• _Work to be completed_
Would you copy each line of the records that includes the word "động"?

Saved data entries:
* * * *
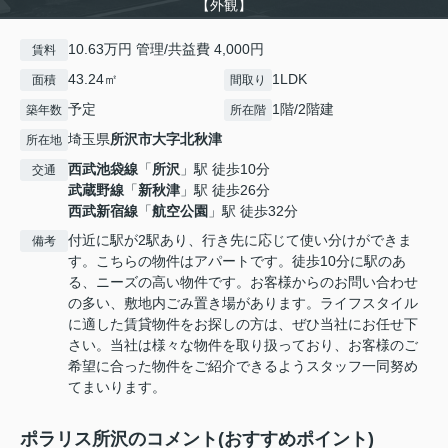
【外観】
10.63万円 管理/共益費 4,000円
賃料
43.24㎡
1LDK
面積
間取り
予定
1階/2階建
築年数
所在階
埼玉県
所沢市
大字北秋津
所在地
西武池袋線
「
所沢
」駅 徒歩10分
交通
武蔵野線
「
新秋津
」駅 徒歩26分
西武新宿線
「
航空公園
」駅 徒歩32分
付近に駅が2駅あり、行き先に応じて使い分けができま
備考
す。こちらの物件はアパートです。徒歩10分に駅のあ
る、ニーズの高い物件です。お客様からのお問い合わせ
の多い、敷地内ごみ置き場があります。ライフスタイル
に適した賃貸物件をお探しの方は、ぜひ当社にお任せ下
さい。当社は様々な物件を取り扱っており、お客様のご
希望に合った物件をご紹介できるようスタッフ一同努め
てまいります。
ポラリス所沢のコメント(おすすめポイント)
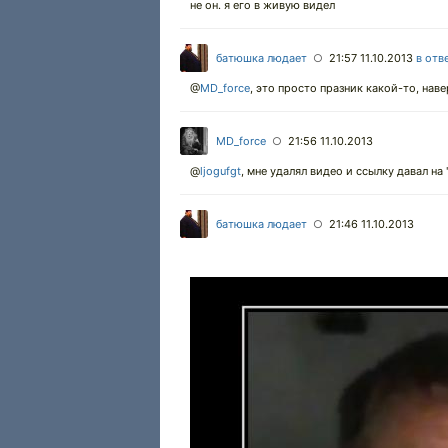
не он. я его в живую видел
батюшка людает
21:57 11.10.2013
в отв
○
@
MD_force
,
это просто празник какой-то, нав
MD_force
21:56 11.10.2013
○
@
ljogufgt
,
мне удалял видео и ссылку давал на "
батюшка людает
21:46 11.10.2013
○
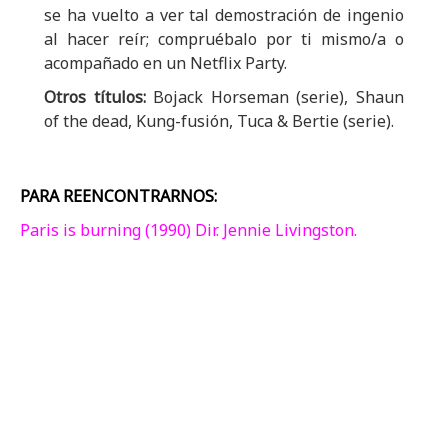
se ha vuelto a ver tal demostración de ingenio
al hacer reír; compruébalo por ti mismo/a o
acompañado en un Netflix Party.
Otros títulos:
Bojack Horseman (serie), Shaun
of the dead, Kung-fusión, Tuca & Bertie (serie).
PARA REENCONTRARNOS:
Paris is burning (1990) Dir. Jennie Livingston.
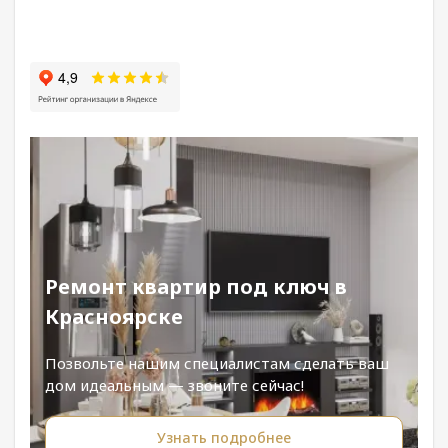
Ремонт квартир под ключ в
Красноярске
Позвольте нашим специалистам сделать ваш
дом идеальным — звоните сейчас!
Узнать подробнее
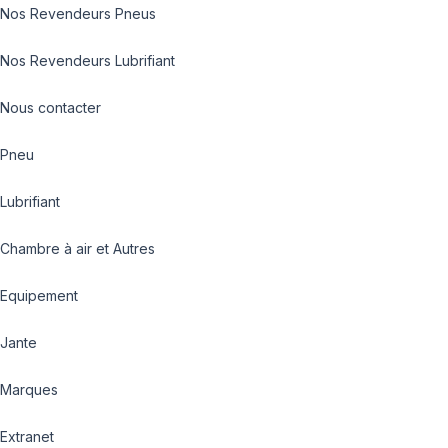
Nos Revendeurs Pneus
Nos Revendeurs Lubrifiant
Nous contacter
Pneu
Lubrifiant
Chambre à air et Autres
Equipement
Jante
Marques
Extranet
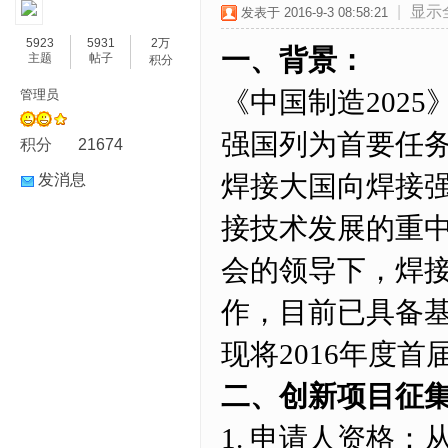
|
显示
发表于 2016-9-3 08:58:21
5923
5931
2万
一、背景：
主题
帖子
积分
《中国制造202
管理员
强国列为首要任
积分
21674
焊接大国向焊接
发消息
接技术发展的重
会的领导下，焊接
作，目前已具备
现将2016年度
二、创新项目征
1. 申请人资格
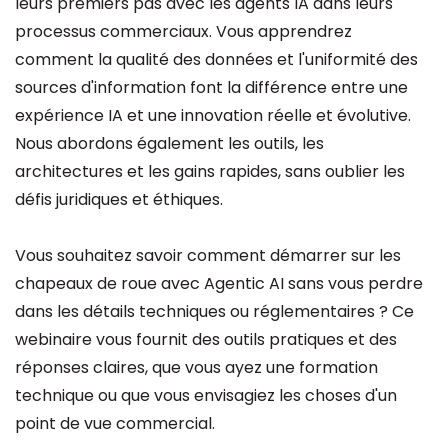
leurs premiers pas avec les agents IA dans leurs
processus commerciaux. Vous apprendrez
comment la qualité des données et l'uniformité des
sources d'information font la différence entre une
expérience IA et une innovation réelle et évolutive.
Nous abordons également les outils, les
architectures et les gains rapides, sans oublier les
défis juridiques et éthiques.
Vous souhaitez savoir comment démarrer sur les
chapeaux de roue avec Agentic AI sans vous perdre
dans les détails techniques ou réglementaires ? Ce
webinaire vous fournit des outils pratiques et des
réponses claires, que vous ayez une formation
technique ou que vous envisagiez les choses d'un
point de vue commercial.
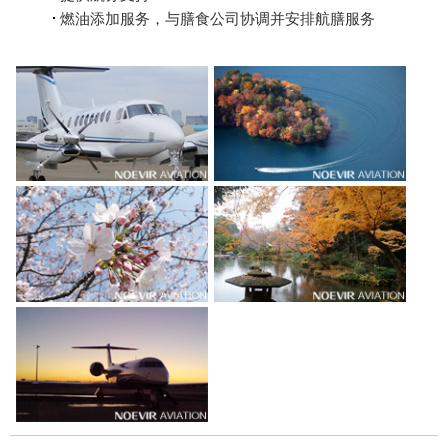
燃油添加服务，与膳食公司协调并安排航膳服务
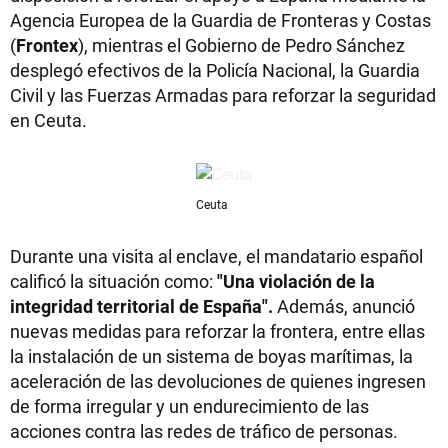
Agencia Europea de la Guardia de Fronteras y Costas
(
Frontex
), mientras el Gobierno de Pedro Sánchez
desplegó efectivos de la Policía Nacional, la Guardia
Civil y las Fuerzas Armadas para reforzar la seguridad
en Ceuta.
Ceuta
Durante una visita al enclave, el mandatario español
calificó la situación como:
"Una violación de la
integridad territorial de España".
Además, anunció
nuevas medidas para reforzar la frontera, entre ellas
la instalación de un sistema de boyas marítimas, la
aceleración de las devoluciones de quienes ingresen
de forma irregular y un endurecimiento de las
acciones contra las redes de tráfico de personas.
* * * *
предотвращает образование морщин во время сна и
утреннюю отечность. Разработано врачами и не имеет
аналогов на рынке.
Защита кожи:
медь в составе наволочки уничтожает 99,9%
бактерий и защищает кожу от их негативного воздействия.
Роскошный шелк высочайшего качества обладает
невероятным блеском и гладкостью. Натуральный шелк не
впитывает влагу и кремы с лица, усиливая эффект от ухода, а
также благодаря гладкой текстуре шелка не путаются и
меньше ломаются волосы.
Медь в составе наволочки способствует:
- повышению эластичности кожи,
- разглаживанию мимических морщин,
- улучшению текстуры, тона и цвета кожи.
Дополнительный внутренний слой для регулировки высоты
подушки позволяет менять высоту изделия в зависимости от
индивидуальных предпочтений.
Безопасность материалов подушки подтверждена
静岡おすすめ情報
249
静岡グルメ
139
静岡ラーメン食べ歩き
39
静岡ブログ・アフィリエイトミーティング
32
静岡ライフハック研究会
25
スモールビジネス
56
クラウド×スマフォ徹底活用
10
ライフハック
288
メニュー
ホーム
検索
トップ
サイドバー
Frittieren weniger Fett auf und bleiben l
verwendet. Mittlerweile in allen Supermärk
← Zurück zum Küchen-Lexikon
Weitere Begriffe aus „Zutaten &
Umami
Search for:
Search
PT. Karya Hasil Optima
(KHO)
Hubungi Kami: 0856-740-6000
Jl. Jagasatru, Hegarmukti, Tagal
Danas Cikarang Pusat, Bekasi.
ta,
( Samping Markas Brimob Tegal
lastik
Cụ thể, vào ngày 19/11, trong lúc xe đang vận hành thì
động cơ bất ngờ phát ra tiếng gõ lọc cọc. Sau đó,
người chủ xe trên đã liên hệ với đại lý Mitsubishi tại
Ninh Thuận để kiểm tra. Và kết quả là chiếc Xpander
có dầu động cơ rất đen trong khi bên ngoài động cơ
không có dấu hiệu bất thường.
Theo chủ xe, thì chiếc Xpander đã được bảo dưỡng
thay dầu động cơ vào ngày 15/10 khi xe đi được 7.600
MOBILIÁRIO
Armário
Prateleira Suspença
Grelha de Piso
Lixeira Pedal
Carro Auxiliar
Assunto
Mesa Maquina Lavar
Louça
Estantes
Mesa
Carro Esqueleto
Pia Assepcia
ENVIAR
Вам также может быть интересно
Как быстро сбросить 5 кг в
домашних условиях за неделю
* * * *
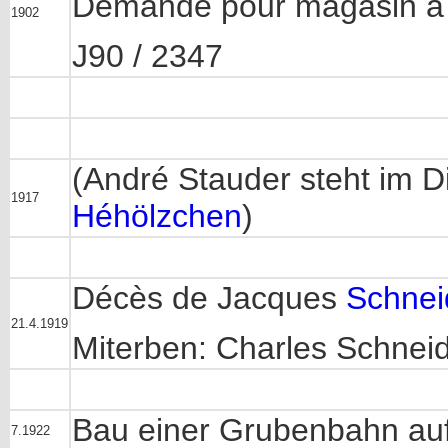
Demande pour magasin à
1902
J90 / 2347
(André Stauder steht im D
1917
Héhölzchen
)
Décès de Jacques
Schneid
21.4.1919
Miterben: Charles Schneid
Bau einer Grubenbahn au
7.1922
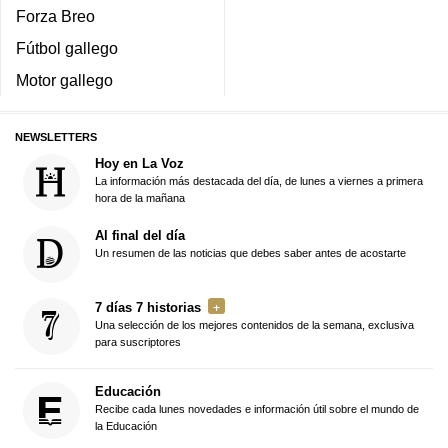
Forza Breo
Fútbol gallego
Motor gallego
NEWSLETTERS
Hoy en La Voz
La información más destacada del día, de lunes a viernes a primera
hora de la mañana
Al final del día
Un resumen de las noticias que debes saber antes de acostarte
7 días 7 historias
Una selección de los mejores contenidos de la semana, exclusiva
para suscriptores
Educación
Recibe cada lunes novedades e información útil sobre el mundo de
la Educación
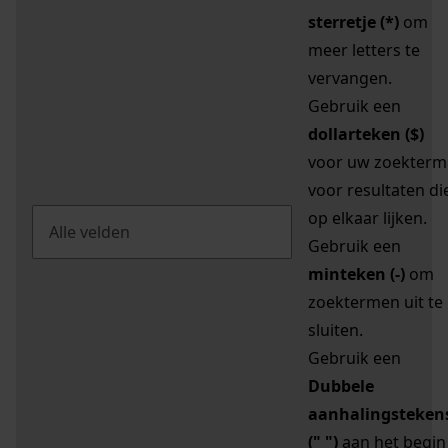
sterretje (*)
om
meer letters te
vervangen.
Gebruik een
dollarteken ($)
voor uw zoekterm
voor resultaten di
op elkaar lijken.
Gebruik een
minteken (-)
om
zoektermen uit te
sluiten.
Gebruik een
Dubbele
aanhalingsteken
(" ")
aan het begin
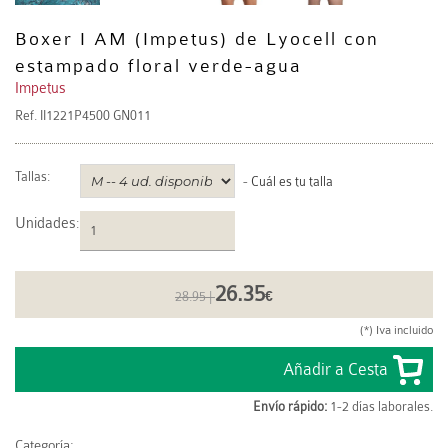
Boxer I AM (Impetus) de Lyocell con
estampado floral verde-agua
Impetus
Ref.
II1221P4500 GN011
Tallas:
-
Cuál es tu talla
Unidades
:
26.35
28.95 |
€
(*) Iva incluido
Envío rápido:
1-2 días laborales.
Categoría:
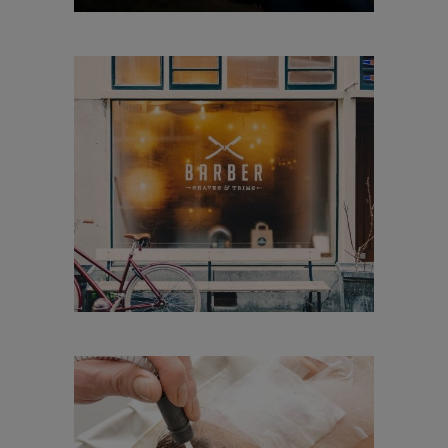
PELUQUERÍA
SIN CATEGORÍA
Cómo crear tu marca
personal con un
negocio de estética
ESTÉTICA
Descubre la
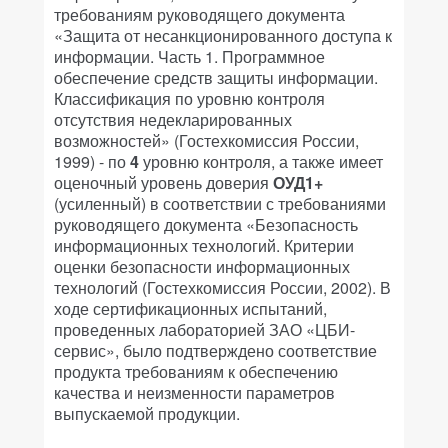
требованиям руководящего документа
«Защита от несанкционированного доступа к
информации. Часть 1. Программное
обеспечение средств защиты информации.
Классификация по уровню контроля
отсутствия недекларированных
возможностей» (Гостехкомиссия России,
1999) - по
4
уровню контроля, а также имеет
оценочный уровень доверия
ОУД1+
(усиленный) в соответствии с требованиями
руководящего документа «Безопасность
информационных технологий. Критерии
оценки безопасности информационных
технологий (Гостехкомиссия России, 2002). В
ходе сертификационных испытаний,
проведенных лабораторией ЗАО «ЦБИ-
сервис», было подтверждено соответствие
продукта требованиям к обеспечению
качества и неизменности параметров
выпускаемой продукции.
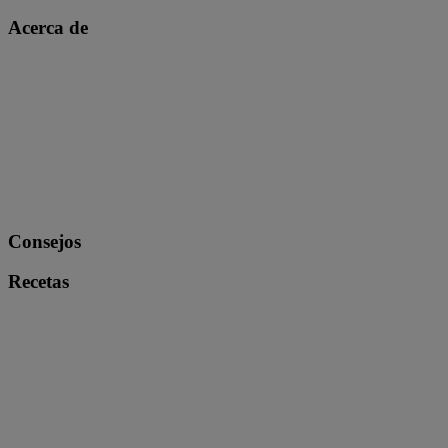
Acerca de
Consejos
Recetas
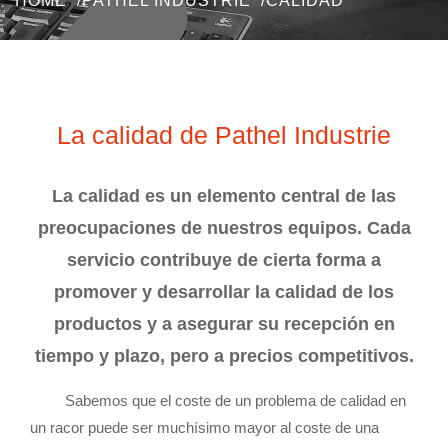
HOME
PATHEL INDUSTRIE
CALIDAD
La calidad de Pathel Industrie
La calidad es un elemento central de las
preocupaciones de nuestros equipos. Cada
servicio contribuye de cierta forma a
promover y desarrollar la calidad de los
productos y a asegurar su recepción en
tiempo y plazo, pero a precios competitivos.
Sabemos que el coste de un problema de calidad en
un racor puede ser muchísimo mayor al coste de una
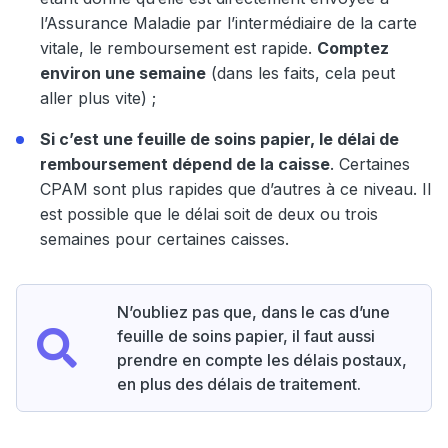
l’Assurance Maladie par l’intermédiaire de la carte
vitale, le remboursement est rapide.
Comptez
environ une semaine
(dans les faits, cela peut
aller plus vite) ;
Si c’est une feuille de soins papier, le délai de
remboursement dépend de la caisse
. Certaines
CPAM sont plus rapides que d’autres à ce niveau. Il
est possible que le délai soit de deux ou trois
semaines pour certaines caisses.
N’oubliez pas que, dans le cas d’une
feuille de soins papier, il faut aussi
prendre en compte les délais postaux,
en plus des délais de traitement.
* * * *
• _Exercise response_
động cơ bất ngờ phát ra tiếng gõ lọc cọc. Sau đó,
có dầu động cơ rất đen trong khi bên ngoài động cơ
thay dầu động cơ vào ngày 15/10 khi xe đi được 7.600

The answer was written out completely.